Soulignant l’étroite coopération entre les procureurs et la police en matière d’application de la loi, Englman a évoqué la possibilité d’un « conflit d’intérêts institutionnel » dans certains cas, lorsque le PIID enquête sur des agents.
Il a également souligné les problèmes dans les relations entre le PIID et la police, notant que la première n’a pas ses propres cours de formation et dépend de la police pour l’attribution des places dans les formations qu’elle dispense. Il a ajouté que la police avait refusé d’ouvrir les cours d’interrogatoire aux enquêteurs du PIID.
Selon Englman, le PIID n’a pas un accès complet aux bases de données d’information de la police contenant « les éléments d’enquête pertinents pour les enquêteurs », tels que les images des caméras corporelles ou les enregistrements des appels au numéro d’urgence de la police.
Englman pointe également du doigt le manque d’équipement nécessaire aux enquêteurs et l’utilisation d’officiers de police pour combler le manque d’effectifs dans la branche des enquêtes et du renseignement du PIID, entre autres.

Englman a suggéré à la procureure générale Gali Baharav-Miara de mener un travail de fond sur la question qui comprendrait une comparaison du système israélien de traitement des plaintes contre la police « à différents modèles qui existent dans d’autres pays […] en mettant l’accent sur la nécessité d’assurer un traitement complet, systématique, efficace et indépendant ».
Le contrôleur de l’État a ajouté que les conclusions du travail de Baharav-Miara devraient ensuite être envoyées au ministre de la Justice Yariv Levin et au ministre de la Sécurité nationale Itamar Ben Gvir, qui, selon lui, doivent tous les trois « examiner, en coopération avec le PIID et la police, les défaillances décrites dans ce rapport et s’efforcer d’y remédier ».

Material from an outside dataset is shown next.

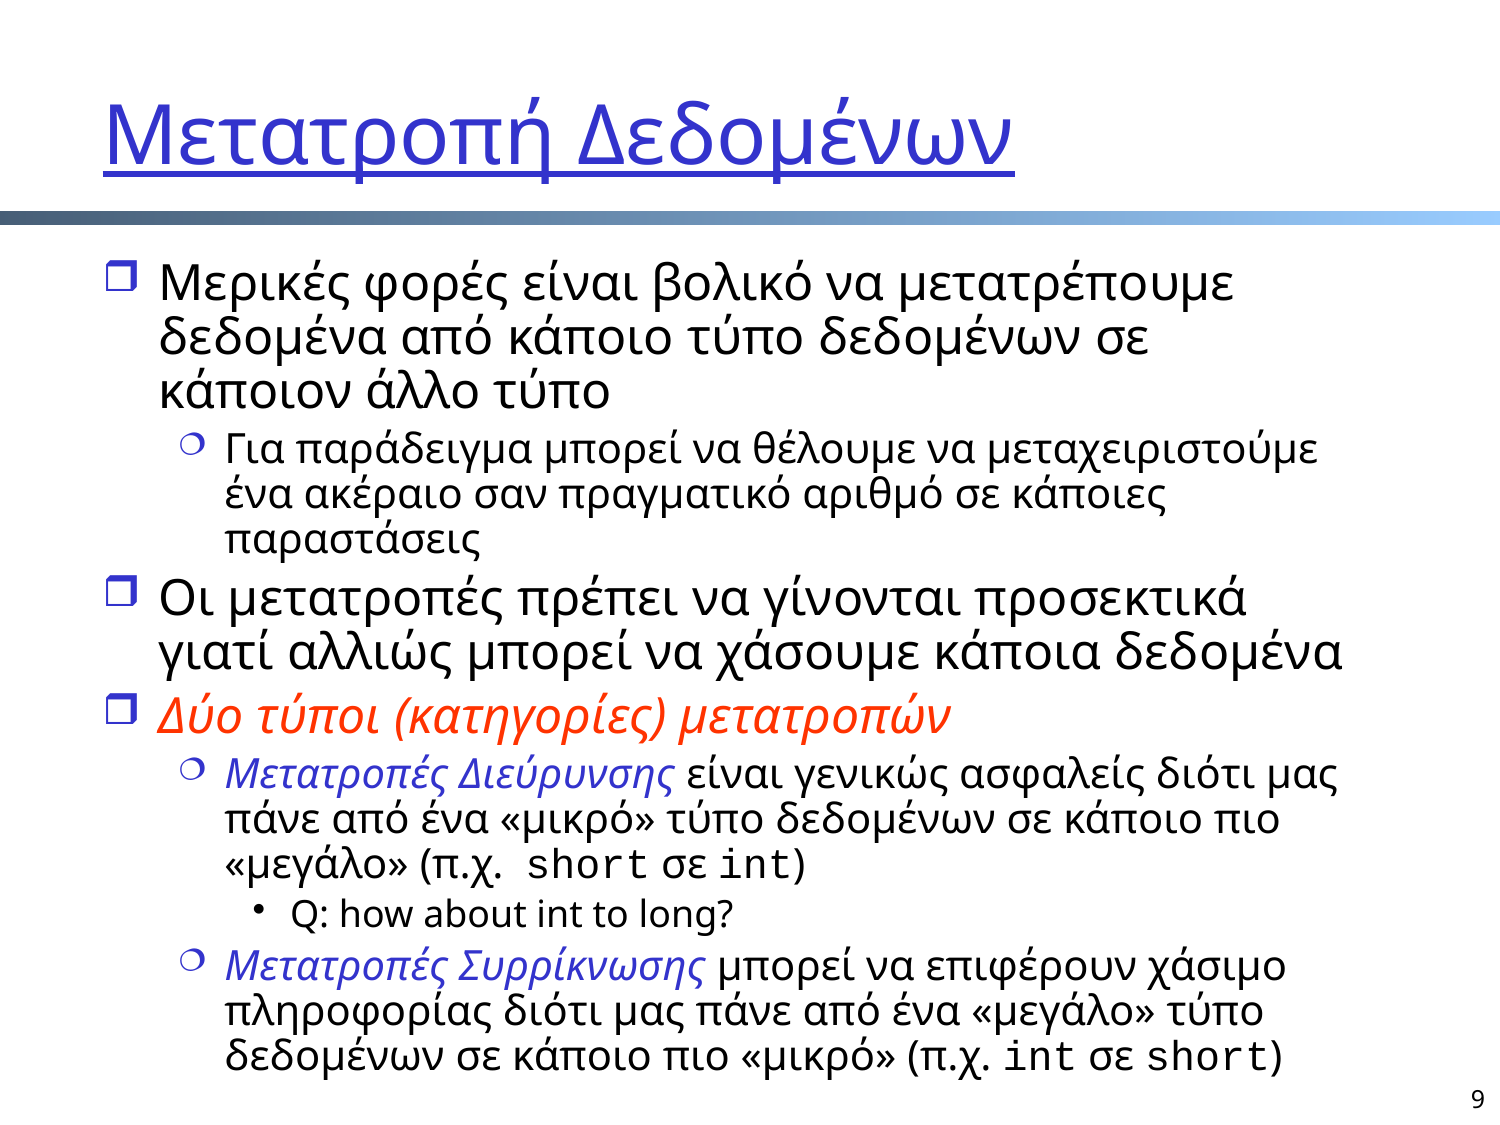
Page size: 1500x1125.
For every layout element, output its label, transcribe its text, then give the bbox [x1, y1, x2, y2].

list Μερικές φορές είναι βολικό να μετατρέπουμε δεδομένα από κάποιο τύπο δεδομένων σε κάποιον άλλο τύπο Για παράδειγμα μπορεί να θέλουμε να μεταχειριστούμε ένα ακέραιο σαν πραγματικό αριθμό σε κάποιες παραστάσεις Οι μετατροπές πρέπει να γίνονται προσεκτικά γιατί αλλιώς μπορεί να χάσουμε κάποια δεδομένα Δύο τύποι (κατηγορίες) μετατροπών Μετατροπές Διεύρυνσης είναι γενικώς ασφαλείς διότι μας πάνε από ένα «μικρό» τύπο δεδομένων σε κάποιο πιο «μεγάλο» (π.χ. short σε int) Q: how about int to long? Μετατροπές Συρρίκνωσης μπορεί να επιφέρουν χάσιμο πληροφορίας διότι μας πάνε από ένα «μεγάλο» τύπο δεδομένων σε κάποιο πιο «μικρό» (π.χ. int σε short) [87, 249, 1363, 1075]
title Μετατροπή Δεδομένων [87, 37, 1363, 225]
slide_number 9 [1150, 1049, 1500, 1125]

En réponse au rapport, le ministère de la Justice a envoyé une déclaration au nom de Baharav-Miara, indiquant qu’elle allait « en prendre connaissance et agir pour le mettre en œuvre ». Elle a ajouté que certaines questions soulevées dans le rapport étaient déjà examinées ou traitées par le PIID.
Elle a également noté qu’Englman n’a pas explicitement demandé que le PIID ne soit plus sous l’autorité des procureurs.
Le rapport a été publié après que la Knesset a apporté en février son soutien initial à un projet de loi qui placerait le PIID sous le contrôle direct du ministre de la Justice, dans le cadre des efforts déployés par le gouvernement pour réformer le système judiciaire.
Le PIID est actuellement chargé d’enquêter sur les crimes présumés commis par des officiers de police et des employés de l’agence de sécurité intérieure du Shin Bet, et peut dans certains cas mener des enquêtes pénales et disciplinaires sur des actes répréhensibles commis par des employés de la fonction publique. En vertu du projet de loi proposé, les pouvoirs du PIID seraient étendus pour permettre des enquêtes sur les procureurs de l’État et le procureur général, sous la direction d’une nouvelle unité.
Les détracteurs du projet de loi ont fait valoir que celui-ci aurait pour effet d’affaiblir le PIID en le soumettant à l’influence politique.
Le projet de loi controversé, qui doit encore passer par trois lectures avant d’avoir force de loi, a été proposé par le député Moshe Saada (Likud), ancien chef adjoint du PIID.
« Tout le monde comprend maintenant pourquoi le projet de loi sur le PIID que je propose est essentiel », a écrit Saada sur Twitter mardi après la publication du rapport. « Les hauts responsables de l’appareil répressif ne peuvent pas être au-dessus de la loi. »
Levin a réagi au rapport du contrôleur en déclarant qu’il avait ordonné au personnel du ministère de proposer rapidement un plan opérationnel pour mettre en œuvre ses recommandations, ajoutant que le rapport « met en évidence les corrections systémiques fondamentales qui sont nécessaires au sein du PIID ».